**Document text**:
Toddler at a childcare centre Toddler at a childcare centre

Dealing with childcare

Consistency in approach

Childcare and toilet training can either cause some parents to worry or it can be seen as a blessing to have someone else help with the potty training.

The critical thing is that you have good communication with your child’s carers, so that you can both manage toilet training with the same consistent approach.

If you are thinking about toilet training your toddler in the near future, it’s probably a good idea to schedule a meeting with the childcare centre, day care manager or owner so that you can share your thoughts and develop a process that will work effectively at home and in the day care environment.

Use the following checklist as a guide for questions to ask the caregiver:

Ask the caregiver:

  • What do you think are the most important things toddlers/preschoolers need to learn?

  • What kinds of activities do you plan for babies/toddlers/children of different ages?

  • How do you handle toilet training and how do you teach it?

[Dataset items]
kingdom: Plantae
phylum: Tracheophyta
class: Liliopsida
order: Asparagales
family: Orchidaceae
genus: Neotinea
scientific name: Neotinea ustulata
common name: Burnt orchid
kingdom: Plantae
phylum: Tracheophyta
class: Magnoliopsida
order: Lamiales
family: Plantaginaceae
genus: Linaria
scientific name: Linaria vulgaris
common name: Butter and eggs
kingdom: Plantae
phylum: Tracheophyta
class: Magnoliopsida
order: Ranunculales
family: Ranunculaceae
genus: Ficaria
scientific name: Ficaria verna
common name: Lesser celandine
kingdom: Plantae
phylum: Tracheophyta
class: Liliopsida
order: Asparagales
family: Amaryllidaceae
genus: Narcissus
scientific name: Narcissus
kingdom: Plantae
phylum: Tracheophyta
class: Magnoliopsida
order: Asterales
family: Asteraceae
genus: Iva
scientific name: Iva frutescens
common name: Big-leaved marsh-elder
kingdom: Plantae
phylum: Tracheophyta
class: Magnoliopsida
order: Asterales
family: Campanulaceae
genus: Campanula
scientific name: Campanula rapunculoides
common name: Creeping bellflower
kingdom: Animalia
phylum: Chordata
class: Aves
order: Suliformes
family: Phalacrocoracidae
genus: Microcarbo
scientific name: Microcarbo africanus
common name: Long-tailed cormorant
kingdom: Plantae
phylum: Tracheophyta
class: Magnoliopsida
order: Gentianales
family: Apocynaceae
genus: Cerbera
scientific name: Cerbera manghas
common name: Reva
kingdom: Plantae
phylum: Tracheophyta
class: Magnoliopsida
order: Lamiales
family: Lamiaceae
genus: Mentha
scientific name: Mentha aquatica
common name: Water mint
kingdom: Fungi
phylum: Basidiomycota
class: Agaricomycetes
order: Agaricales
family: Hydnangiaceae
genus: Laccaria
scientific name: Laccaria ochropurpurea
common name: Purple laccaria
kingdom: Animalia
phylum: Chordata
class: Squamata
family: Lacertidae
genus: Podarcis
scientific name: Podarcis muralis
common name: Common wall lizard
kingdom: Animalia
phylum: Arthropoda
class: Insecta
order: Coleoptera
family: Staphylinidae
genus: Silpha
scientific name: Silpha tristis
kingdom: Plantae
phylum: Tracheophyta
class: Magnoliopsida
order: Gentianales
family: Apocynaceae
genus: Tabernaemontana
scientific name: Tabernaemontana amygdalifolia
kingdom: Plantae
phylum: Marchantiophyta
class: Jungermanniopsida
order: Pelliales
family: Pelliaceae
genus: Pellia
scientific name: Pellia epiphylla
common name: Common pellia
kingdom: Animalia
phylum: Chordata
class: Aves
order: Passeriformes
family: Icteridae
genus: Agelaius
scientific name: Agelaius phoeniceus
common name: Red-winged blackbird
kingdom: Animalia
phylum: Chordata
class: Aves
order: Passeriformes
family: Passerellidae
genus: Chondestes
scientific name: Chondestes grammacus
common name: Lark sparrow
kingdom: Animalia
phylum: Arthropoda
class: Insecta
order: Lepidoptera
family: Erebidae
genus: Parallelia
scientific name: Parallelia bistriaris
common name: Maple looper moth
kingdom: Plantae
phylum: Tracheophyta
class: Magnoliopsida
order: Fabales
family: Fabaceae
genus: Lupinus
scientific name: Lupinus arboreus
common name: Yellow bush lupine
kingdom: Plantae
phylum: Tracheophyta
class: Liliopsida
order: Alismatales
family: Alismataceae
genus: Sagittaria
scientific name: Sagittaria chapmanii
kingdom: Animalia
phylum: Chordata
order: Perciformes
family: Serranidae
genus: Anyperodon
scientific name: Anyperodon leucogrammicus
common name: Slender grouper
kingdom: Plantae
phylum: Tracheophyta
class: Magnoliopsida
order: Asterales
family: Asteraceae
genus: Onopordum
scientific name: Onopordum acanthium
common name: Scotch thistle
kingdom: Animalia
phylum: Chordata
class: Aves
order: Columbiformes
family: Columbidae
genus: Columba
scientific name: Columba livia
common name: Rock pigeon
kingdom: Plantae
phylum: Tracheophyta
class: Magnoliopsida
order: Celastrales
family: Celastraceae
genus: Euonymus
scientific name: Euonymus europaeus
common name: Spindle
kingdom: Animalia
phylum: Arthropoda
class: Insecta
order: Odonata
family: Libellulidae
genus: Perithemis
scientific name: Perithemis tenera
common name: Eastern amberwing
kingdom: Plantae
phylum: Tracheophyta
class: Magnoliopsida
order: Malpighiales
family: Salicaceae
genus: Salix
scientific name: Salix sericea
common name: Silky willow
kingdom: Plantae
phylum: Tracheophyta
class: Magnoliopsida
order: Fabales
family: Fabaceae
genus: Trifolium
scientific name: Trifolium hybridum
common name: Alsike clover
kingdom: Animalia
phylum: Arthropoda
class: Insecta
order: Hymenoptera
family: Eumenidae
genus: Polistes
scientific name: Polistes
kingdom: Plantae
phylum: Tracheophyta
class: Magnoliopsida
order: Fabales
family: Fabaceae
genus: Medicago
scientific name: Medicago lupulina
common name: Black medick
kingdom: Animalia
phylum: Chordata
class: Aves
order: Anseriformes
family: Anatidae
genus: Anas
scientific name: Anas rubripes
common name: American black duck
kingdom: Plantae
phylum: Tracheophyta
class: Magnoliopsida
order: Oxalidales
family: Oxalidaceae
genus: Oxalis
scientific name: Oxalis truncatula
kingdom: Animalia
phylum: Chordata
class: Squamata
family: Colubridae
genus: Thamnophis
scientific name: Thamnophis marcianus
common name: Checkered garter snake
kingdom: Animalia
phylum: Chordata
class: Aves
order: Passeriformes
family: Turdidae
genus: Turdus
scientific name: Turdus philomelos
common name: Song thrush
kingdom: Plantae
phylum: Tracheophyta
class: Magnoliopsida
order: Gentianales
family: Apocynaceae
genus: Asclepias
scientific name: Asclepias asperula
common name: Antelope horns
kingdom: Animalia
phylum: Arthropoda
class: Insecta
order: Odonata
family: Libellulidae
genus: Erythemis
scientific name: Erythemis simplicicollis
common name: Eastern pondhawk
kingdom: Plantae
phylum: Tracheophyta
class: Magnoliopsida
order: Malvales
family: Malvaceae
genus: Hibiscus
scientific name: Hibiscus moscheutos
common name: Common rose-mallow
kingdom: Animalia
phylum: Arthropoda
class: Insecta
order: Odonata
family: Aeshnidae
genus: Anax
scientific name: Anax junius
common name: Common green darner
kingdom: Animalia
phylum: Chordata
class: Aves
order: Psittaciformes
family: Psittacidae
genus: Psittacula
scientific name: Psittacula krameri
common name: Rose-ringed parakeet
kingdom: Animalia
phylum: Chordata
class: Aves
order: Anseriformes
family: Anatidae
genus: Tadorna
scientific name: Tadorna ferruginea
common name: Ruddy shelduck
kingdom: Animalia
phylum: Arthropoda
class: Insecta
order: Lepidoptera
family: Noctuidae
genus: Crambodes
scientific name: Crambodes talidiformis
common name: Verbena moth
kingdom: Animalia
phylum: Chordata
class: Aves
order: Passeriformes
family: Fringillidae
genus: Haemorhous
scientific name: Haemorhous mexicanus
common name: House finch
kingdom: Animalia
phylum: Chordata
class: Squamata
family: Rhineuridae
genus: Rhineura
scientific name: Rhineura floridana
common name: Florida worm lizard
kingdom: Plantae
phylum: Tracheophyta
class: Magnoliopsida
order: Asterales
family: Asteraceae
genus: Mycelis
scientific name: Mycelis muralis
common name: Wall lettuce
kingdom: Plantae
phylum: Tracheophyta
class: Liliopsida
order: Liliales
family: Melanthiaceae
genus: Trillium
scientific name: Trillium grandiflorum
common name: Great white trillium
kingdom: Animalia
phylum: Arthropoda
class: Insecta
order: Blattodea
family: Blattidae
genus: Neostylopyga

**Set tasks**:
(a) Write out the stretch of the childcare passage from "The critical thing" through "need to learn?".
(b) Repeat, word for word, the stretch of the records from the line that contains "genus: Sagittaria" through the line that contains "genus: Columba", both lines included.
The childcare passage and the records are independent of each other.

**Expected results**:
(a)
The critical thing is that you have good communication with your child’s carers, so that you can both manage toilet training with the same consistent approach.

If you are thinking about toilet training your toddler in the near future, it’s probably a good idea to schedule a meeting with the childcare centre, day care manager or owner so that you can share your thoughts and develop a process that will work effectively at home and in the day care environment.

Use the following checklist as a guide for questions to ask the caregiver:

Ask the caregiver:

  • What do you think are the most important things toddlers/preschoolers need to learn?

(b)
genus: Sagittaria
scientific name: Sagittaria chapmanii
kingdom: Animalia
phylum: Chordata
order: Perciformes
family: Serranidae
genus: Anyperodon
scientific name: Anyperodon leucogrammicus
common name: Slender grouper
kingdom: Plantae
phylum: Tracheophyta
class: Magnoliopsida
order: Asterales
family: Asteraceae
genus: Onopordum
scientific name: Onopordum acanthium
common name: Scotch thistle
kingdom: Animalia
phylum: Chordata
class: Aves
order: Columbiformes
family: Columbidae
genus: Columba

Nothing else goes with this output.